**Exercise instructions:** Print out each entry below exactly, please.

(Extracted records)
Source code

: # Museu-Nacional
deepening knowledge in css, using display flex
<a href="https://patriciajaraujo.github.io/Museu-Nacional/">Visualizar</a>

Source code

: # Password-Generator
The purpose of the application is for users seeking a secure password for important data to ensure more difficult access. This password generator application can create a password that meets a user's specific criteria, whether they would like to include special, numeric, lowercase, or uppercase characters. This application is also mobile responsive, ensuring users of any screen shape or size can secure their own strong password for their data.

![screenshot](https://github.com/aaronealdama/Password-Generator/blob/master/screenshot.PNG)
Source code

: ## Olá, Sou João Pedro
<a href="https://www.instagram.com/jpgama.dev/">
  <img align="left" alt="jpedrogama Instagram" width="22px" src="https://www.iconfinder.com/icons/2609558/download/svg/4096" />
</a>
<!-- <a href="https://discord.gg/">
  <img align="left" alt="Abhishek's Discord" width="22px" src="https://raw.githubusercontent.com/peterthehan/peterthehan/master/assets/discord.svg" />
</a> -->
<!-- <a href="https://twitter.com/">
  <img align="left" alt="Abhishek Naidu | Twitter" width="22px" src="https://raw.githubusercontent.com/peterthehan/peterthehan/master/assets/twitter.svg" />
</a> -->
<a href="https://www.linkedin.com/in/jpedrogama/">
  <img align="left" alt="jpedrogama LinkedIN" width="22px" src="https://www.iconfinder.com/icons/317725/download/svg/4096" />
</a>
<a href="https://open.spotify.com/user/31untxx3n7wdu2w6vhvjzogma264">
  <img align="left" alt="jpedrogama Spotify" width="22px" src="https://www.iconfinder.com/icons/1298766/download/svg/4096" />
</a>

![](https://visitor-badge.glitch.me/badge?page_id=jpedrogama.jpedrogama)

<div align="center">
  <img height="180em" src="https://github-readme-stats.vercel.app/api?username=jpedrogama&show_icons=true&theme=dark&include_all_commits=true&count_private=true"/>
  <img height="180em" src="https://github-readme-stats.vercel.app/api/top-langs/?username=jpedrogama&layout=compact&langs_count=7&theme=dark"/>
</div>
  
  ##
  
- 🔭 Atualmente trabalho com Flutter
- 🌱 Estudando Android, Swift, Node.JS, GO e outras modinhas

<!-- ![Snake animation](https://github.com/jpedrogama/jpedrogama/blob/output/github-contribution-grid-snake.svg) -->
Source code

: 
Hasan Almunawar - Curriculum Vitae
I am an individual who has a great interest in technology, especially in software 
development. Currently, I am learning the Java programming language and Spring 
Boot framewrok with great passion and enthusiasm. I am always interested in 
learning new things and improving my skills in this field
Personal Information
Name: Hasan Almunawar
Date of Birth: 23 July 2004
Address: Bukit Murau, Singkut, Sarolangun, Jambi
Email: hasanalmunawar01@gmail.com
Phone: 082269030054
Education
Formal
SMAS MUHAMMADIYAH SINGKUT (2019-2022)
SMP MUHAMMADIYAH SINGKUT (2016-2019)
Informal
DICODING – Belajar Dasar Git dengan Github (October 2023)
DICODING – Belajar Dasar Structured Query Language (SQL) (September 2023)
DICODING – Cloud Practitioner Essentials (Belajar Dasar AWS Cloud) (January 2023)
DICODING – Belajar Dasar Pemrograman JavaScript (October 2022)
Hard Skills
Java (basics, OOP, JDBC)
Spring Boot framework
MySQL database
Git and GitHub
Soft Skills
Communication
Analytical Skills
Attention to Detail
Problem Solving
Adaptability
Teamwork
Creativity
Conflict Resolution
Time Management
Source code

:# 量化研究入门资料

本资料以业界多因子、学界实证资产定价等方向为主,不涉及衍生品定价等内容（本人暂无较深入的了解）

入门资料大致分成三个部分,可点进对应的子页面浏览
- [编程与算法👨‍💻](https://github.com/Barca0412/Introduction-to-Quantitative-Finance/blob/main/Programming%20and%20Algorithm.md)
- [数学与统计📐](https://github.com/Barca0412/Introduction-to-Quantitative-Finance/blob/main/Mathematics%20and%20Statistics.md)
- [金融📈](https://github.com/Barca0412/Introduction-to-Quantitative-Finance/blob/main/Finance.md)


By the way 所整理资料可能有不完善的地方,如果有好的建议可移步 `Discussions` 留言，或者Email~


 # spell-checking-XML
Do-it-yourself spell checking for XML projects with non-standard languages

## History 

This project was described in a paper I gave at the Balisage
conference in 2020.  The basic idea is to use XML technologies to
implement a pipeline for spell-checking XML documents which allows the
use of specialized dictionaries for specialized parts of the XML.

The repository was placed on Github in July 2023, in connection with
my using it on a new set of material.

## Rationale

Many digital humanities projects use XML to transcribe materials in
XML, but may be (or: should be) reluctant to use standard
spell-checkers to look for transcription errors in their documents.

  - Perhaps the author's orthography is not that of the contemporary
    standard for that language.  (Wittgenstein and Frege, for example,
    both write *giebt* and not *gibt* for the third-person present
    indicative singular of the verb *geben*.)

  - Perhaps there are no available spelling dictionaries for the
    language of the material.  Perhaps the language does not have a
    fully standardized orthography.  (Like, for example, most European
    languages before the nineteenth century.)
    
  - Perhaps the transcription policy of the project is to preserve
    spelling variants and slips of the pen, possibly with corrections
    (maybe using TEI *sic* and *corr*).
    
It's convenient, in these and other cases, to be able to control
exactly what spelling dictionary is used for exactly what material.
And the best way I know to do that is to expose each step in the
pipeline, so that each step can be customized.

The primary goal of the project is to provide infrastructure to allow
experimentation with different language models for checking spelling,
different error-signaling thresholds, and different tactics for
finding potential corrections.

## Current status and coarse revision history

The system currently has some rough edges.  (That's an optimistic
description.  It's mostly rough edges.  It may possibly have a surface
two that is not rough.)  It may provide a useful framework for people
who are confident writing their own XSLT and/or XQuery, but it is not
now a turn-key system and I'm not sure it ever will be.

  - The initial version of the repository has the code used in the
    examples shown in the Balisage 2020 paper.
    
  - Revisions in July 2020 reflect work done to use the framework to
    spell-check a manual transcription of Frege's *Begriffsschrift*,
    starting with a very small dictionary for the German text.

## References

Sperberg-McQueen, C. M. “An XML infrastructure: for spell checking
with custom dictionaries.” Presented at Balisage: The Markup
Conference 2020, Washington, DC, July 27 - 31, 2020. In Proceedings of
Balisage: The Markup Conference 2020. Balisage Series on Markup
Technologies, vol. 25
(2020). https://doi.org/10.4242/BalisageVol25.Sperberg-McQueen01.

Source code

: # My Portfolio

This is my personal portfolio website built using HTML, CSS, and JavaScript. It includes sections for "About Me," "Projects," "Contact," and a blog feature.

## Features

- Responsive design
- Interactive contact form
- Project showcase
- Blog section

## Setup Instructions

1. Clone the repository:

**Task response:**
Source code

: # Museu-Nacional
deepening knowledge in css, using display flex
<a href="https://patriciajaraujo.github.io/Museu-Nacional/">Visualizar</a>

Source code

: # Password-Generator
The purpose of the application is for users seeking a secure password for important data to ensure more difficult access. This password generator application can create a password that meets a user's specific criteria, whether they would like to include special, numeric, lowercase, or uppercase characters. This application is also mobile responsive, ensuring users of any screen shape or size can secure their own strong password for their data.

![screenshot](https://github.com/aaronealdama/Password-Generator/blob/master/screenshot.PNG)
Source code

: ## Olá, Sou João Pedro
<a href="https://www.instagram.com/jpgama.dev/">
  <img align="left" alt="jpedrogama Instagram" width="22px" src="https://www.iconfinder.com/icons/2609558/download/svg/4096" />
</a>
<!-- <a href="https://discord.gg/">
  <img align="left" alt="Abhishek's Discord" width="22px" src="https://raw.githubusercontent.com/peterthehan/peterthehan/master/assets/discord.svg" />
</a> -->
<!-- <a href="https://twitter.com/">
  <img align="left" alt="Abhishek Naidu | Twitter" width="22px" src="https://raw.githubusercontent.com/peterthehan/peterthehan/master/assets/twitter.svg" />
</a> -->
<a href="https://www.linkedin.com/in/jpedrogama/">
  <img align="left" alt="jpedrogama LinkedIN" width="22px" src="https://www.iconfinder.com/icons/317725/download/svg/4096" />
</a>
<a href="https://open.spotify.com/user/31untxx3n7wdu2w6vhvjzogma264">
  <img align="left" alt="jpedrogama Spotify" width="22px" src="https://www.iconfinder.com/icons/1298766/download/svg/4096" />
</a>

![](https://visitor-badge.glitch.me/badge?page_id=jpedrogama.jpedrogama)

<div align="center">
  <img height="180em" src="https://github-readme-stats.vercel.app/api?username=jpedrogama&show_icons=true&theme=dark&include_all_commits=true&count_private=true"/>
  <img height="180em" src="https://github-readme-stats.vercel.app/api/top-langs/?username=jpedrogama&layout=compact&langs_count=7&theme=dark"/>
</div>
  
  ##
  
- 🔭 Atualmente trabalho com Flutter
- 🌱 Estudando Android, Swift, Node.JS, GO e outras modinhas

<!-- ![Snake animation](https://github.com/jpedrogama/jpedrogama/blob/output/github-contribution-grid-snake.svg) -->
Source code

: 
Hasan Almunawar - Curriculum Vitae
I am an individual who has a great interest in technology, especially in software 
development. Currently, I am learning the Java programming language and Spring 
Boot framewrok with great passion and enthusiasm. I am always interested in 
learning new things and improving my skills in this field
Personal Information
Name: Hasan Almunawar
Date of Birth: 23 July 2004
Address: Bukit Murau, Singkut, Sarolangun, Jambi
Email: hasanalmunawar01@gmail.com
Phone: 082269030054
Education
Formal
SMAS MUHAMMADIYAH SINGKUT (2019-2022)
SMP MUHAMMADIYAH SINGKUT (2016-2019)
Informal
DICODING – Belajar Dasar Git dengan Github (October 2023)
DICODING – Belajar Dasar Structured Query Language (SQL) (September 2023)
DICODING – Cloud Practitioner Essentials (Belajar Dasar AWS Cloud) (January 2023)
DICODING – Belajar Dasar Pemrograman JavaScript (October 2022)
Hard Skills
Java (basics, OOP, JDBC)
Spring Boot framework
MySQL database
Git and GitHub
Soft Skills
Communication
Analytical Skills
Attention to Detail
Problem Solving
Adaptability
Teamwork
Creativity
Conflict Resolution
Time Management
Source code

:# 量化研究入门资料

本资料以业界多因子、学界实证资产定价等方向为主,不涉及衍生品定价等内容（本人暂无较深入的了解）

入门资料大致分成三个部分,可点进对应的子页面浏览
- [编程与算法👨‍💻](https://github.com/Barca0412/Introduction-to-Quantitative-Finance/blob/main/Programming%20and%20Algorithm.md)
- [数学与统计📐](https://github.com/Barca0412/Introduction-to-Quantitative-Finance/blob/main/Mathematics%20and%20Statistics.md)
- [金融📈](https://github.com/Barca0412/Introduction-to-Quantitative-Finance/blob/main/Finance.md)


By the way 所整理资料可能有不完善的地方,如果有好的建议可移步 `Discussions` 留言，或者Email~


 # spell-checking-XML
Do-it-yourself spell checking for XML projects with non-standard languages

## History 

This project was described in a paper I gave at the Balisage
conference in 2020.  The basic idea is to use XML technologies to
implement a pipeline for spell-checking XML documents which allows the
use of specialized dictionaries for specialized parts of the XML.

The repository was placed on Github in July 2023, in connection with
my using it on a new set of material.

## Rationale

Many digital humanities projects use XML to transcribe materials in
XML, but may be (or: should be) reluctant to use standard
spell-checkers to look for transcription errors in their documents.

  - Perhaps the author's orthography is not that of the contemporary
    standard for that language.  (Wittgenstein and Frege, for example,
    both write *giebt* and not *gibt* for the third-person present
    indicative singular of the verb *geben*.)

  - Perhaps there are no available spelling dictionaries for the
    language of the material.  Perhaps the language does not have a
    fully standardized orthography.  (Like, for example, most European
    languages before the nineteenth century.)
    
  - Perhaps the transcription policy of the project is to preserve
    spelling variants and slips of the pen, possibly with corrections
    (maybe using TEI *sic* and *corr*).
    
It's convenient, in these and other cases, to be able to control
exactly what spelling dictionary is used for exactly what material.
And the best way I know to do that is to expose each step in the
pipeline, so that each step can be customized.

The primary goal of the project is to provide infrastructure to allow
experimentation with different language models for checking spelling,
different error-signaling thresholds, and different tactics for
finding potential corrections.

## Current status and coarse revision history

The system currently has some rough edges.  (That's an optimistic
description.  It's mostly rough edges.  It may possibly have a surface
two that is not rough.)  It may provide a useful framework for people
who are confident writing their own XSLT and/or XQuery, but it is not
now a turn-key system and I'm not sure it ever will be.

  - The initial version of the repository has the code used in the
    examples shown in the Balisage 2020 paper.
    
  - Revisions in July 2020 reflect work done to use the framework to
    spell-check a manual transcription of Frege's *Begriffsschrift*,
    starting with a very small dictionary for the German text.

## References

Sperberg-McQueen, C. M. “An XML infrastructure: for spell checking
with custom dictionaries.” Presented at Balisage: The Markup
Conference 2020, Washington, DC, July 27 - 31, 2020. In Proceedings of
Balisage: The Markup Conference 2020. Balisage Series on Markup
Technologies, vol. 25
(2020). https://doi.org/10.4242/BalisageVol25.Sperberg-McQueen01.

Source code

: # My Portfolio

This is my personal portfolio website built using HTML, CSS, and JavaScript. It includes sections for "About Me," "Projects," "Contact," and a blog feature.

## Features

- Responsive design
- Interactive contact form
- Project showcase
- Blog section

## Setup Instructions

1. Clone the repository:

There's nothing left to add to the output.